● **SOURCE DATA**
[Start of Attachment]
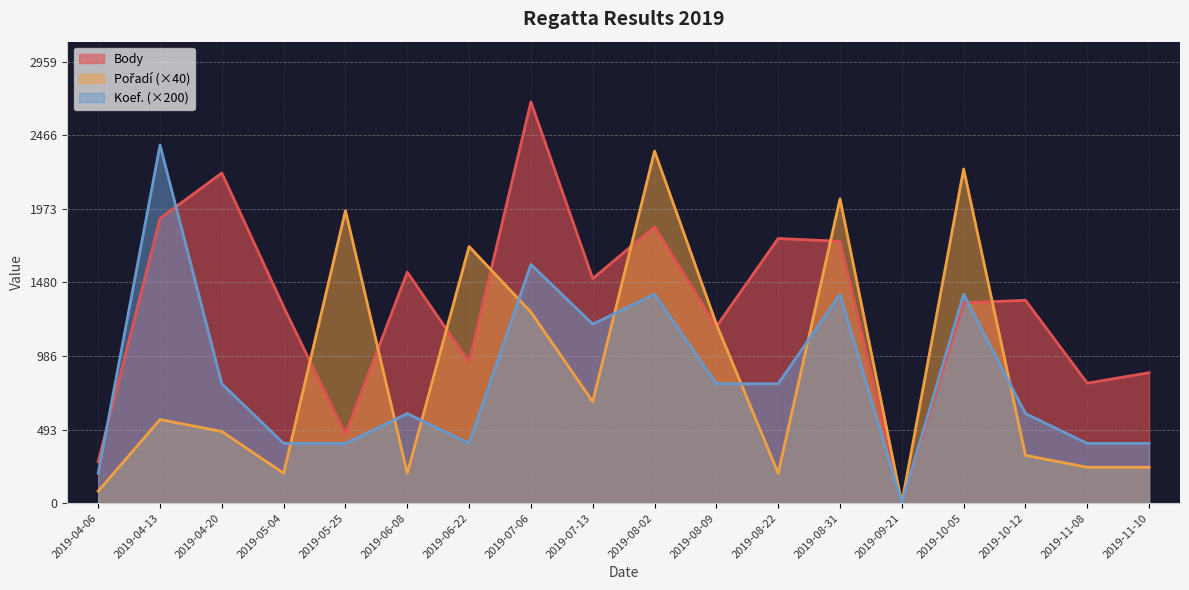

In Koef., how many points are lower than both neighbors (excluding endpoints)?

3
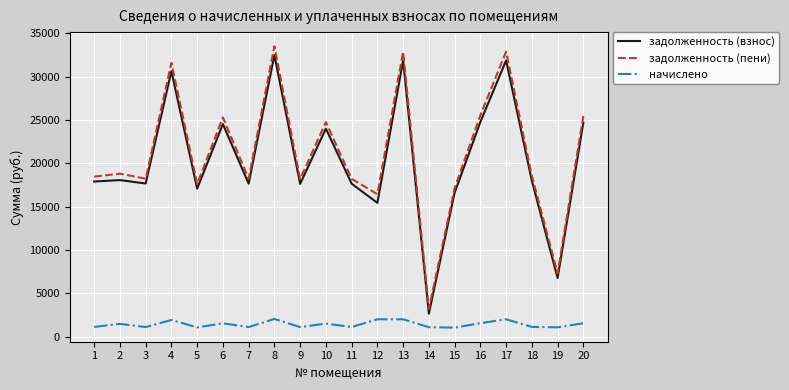

At which category is the sum across all series the highest?

8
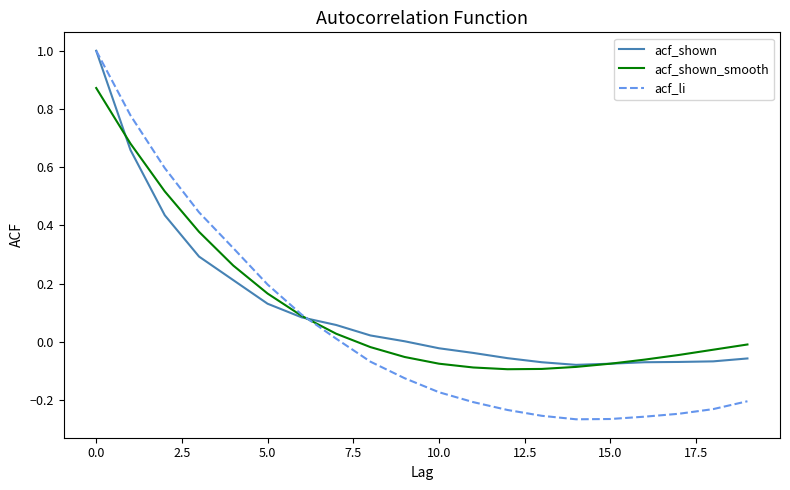

What are all the series names shown in the legend?

acf_shown, acf_shown_smooth, acf_li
[End of Attachment]
● **TASK DIRECTIONS**
Pull out each line of the records above that contains the word "series", and copy those lines unchanged.

● **WRITTEN ANSWER**
At which category is the sum across all series the highest?
What are all the series names shown in the legend?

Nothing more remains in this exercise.